There were a number of variants over the lifetime of the KL10; the situation is confusing because there appear to be three different, somewhat orthogonal, namespaces for KL10 variants:

  • CPU hardware variants (-PA, -PV and -PW);
  • informal internal names for CPU variations ('Model A', 'Model B');
  • KL10 'models' (-A through -E, and -R).

As far as is known, 'Model A' is an internal aphorism for -PA, and 'Model B' for -PV; the two are described in a DEC document as:

  • "KL10-PA - A basic ECL processor with slots for cache and internal channels. Unofficially .. referred to as the Model A machine."
  • "KL10-PV - A KL10-PA which has been modified to include extended addressing, more extensive microcode, and a faster clock. Unofficially .. referred to as the Model B machine."

The KL10-PV supported the 'Extended' PDP-10 architecture, with support for multiple 'sections' (256K-word address spaces), available to both the kernel and the user (although apparently only TOPS-20 supported the latter). The earlier machines could be field upgraded to a -PV, but it apparently needed a modified/new backplane.

Substitution/addition of the later MCA25 cache produced the KL10-PW; the resulting machine was named the 'Model C' by some.

Many of the 'models' (e.g. 'KL10-C' and 'KL10-D') appear to be names for particular configurations (with various options, such as the DMA20 and DIA20); here is a DEC table which (hopefully authoritatively) defines them:

Model PV Cache Int Chans Max DTEs Max RH20s DIA DMA
KL10-A No Yes No 1 0 Yes Yes
KL10-B No Yes Yes 4 8 Yes Yes
KL10-C No Optional Yes 4 8 No No
KL10-D Yes Yes Yes 4 8* Yes Yes
KL10-E Yes Optional Yes 4 8* Optional Optional
KL10-R Yes Optional Yes 4 8* Optional Optional

(*: Maximum 4 RH20s if a CI20 or NIA20 is installed, as those use the slots for RH4-7 in the RH20 backplane.)

The 'KL10-R' appears to be a KL10-E in a new cabinet design, one compliant with newer FCC RFI emissions standards; but it may also refer to systems with the MCA25.
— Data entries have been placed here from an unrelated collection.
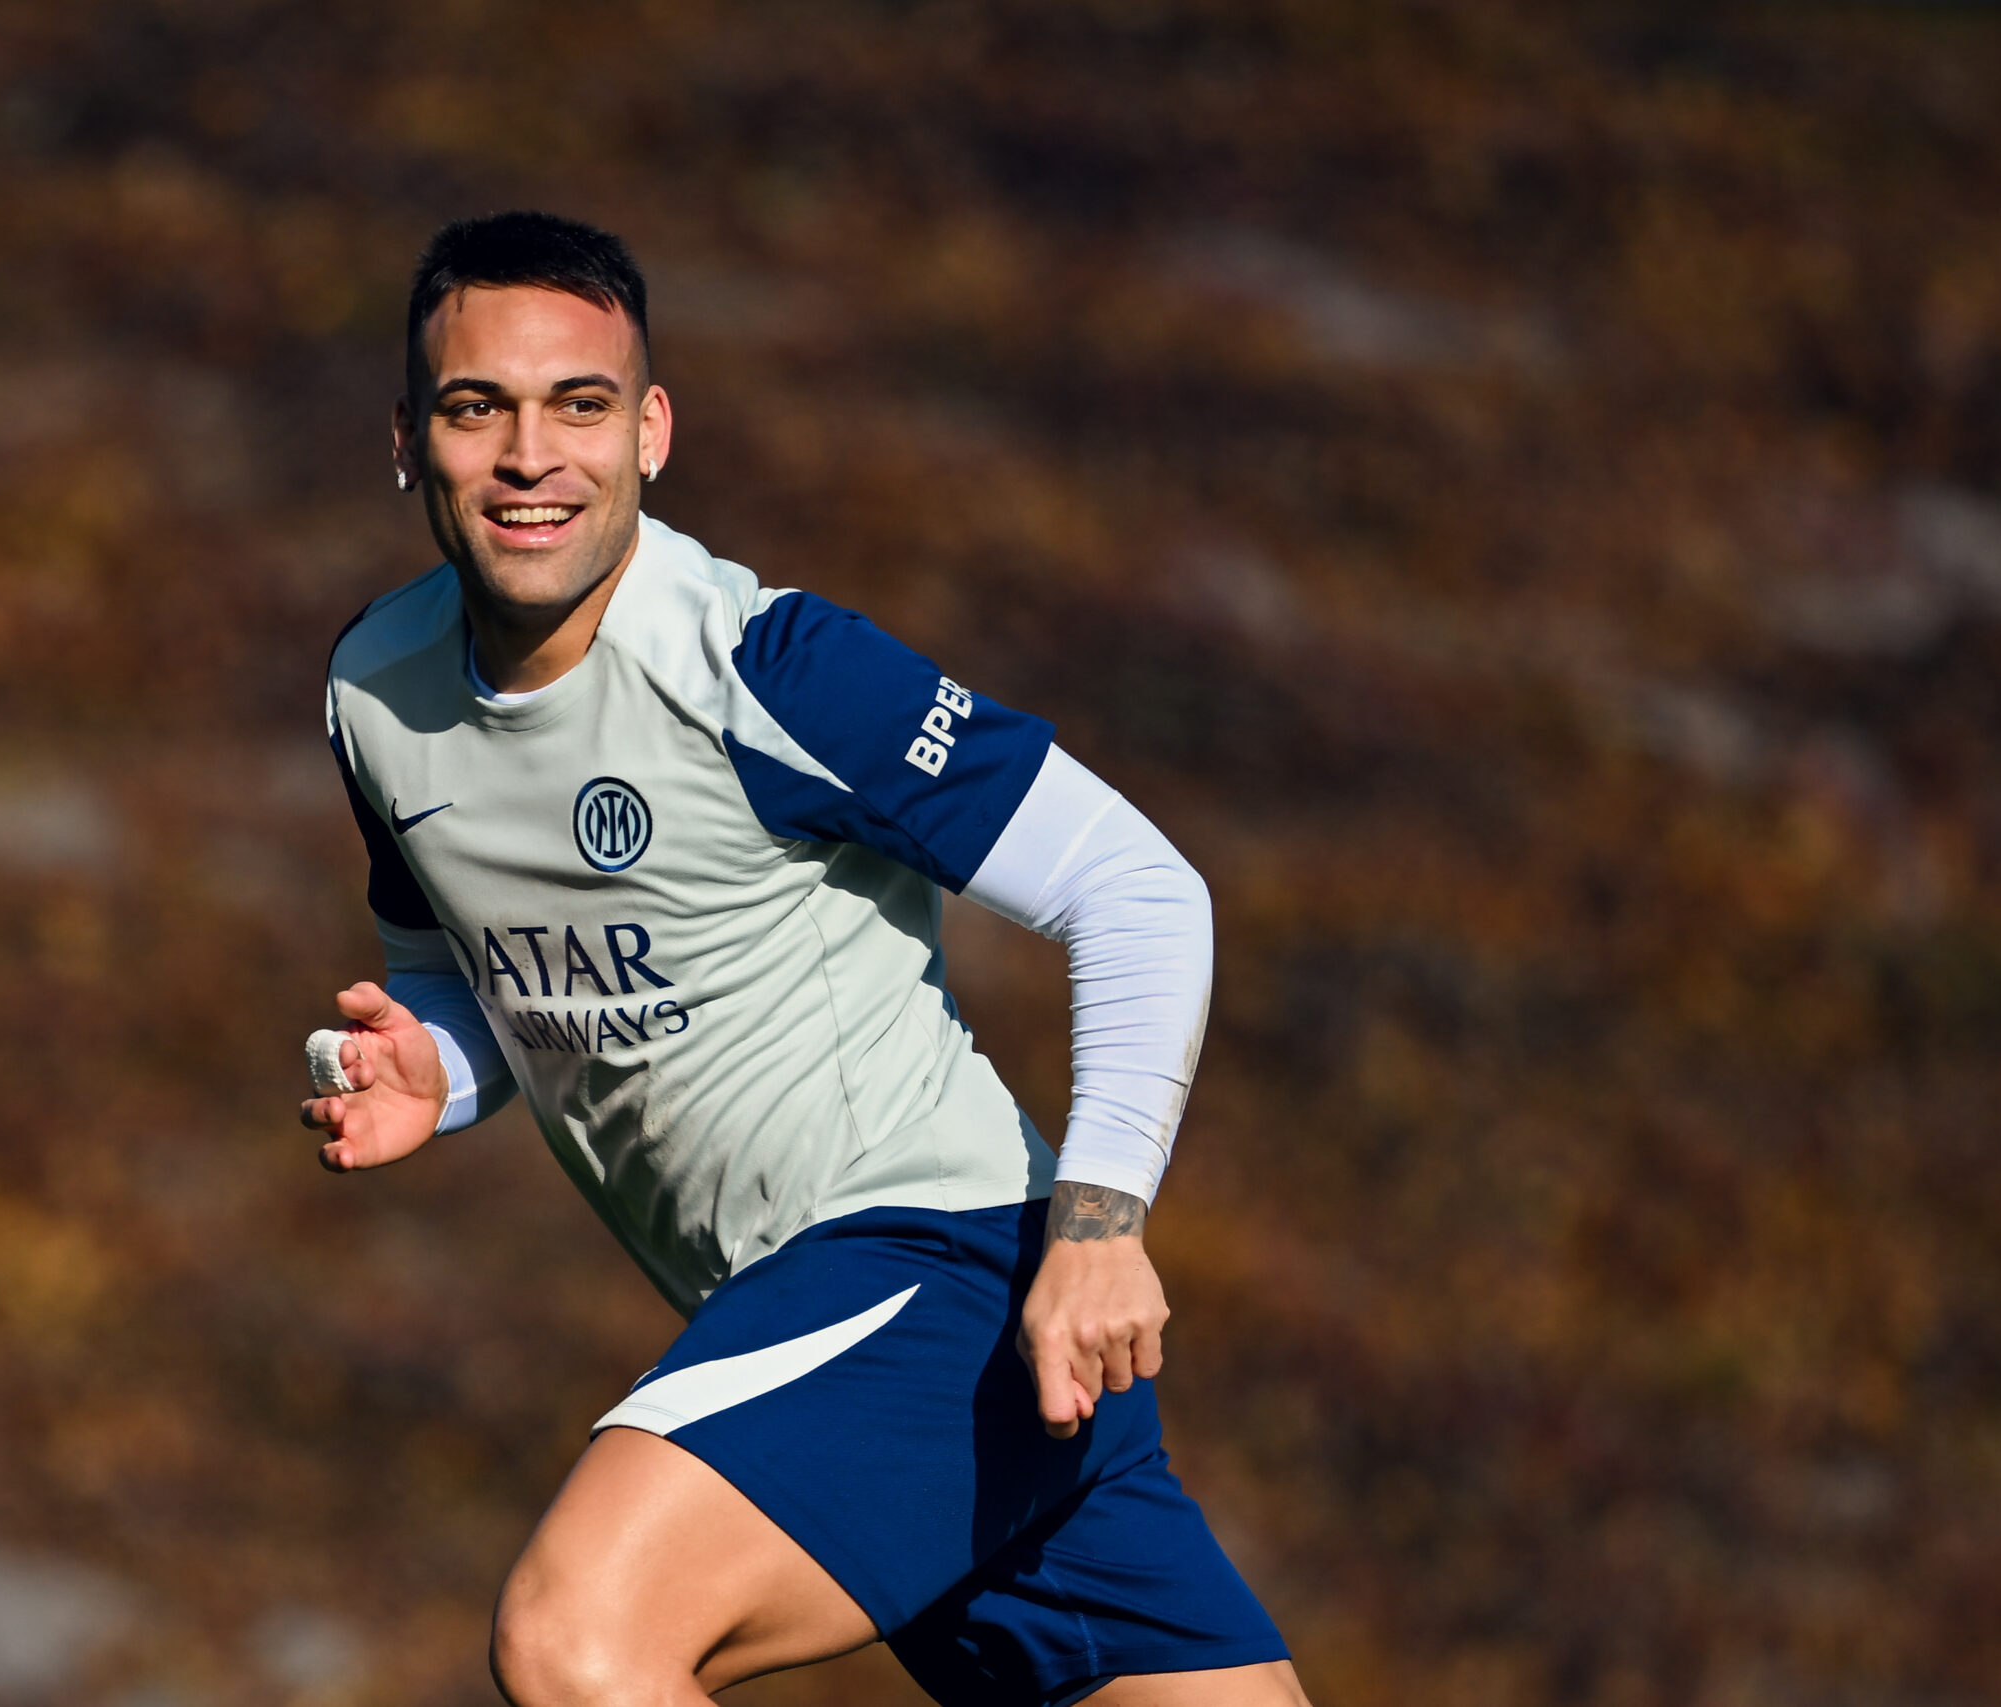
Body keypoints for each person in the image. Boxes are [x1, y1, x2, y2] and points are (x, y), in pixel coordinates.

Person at [302, 211, 1309, 1707]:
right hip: (883, 1368)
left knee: (577, 1640)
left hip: (939, 1270)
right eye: (475, 408)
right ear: (408, 440)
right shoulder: (374, 695)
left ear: (650, 433)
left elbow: (1138, 888)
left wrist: (1101, 1226)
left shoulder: (766, 668)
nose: (529, 456)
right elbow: (489, 977)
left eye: (579, 405)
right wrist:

Note that the early KL10-A only supported a single DTE20, and no RH20s, and it was the later KL10-B and up (the first two also with the Model A CPU), which supported up to 4 DTE20s and up to 8 RH20s. This is because the I/O backplanes in the second bay of the CPU differed in the KL10-B and up, to support the larger I/O configuration. (The DTE20 backplane differed between the two.) The KL10-A was intended to replace KA10 and KI10 processors, hence the lack of support for RH20s, etc.

One significant division between KL-based systems is between those with an external memory bus, and those with an internal memory bus (the native S Bus).

The DEC numeric model numbers - a fourth namespace - are even more confused, since a 1090 could be either a "KL10-B(PA) or KL10-D(PV)"; similarly, the 2040 and 2050 could be a "KL10-C(PA) or KL10-E(PV)".

Well-known KL10's

There was a single KL10 ITS machine, MIT-MC, a very early Model A. It was later renamed to MX after a KS10 took the 'MC' identity, and was finally shut down in 1988; it is now in storage at the Living Computer Museum.

The SAIL (or SU-AI) timesharing system — WAITS — main computer was a KL10 from 1976 to 1991. In 1983, it was upgraded from a model A to a model B CPU. Near the end, failing isolation in the backplane was fixed by inserting toothpicks.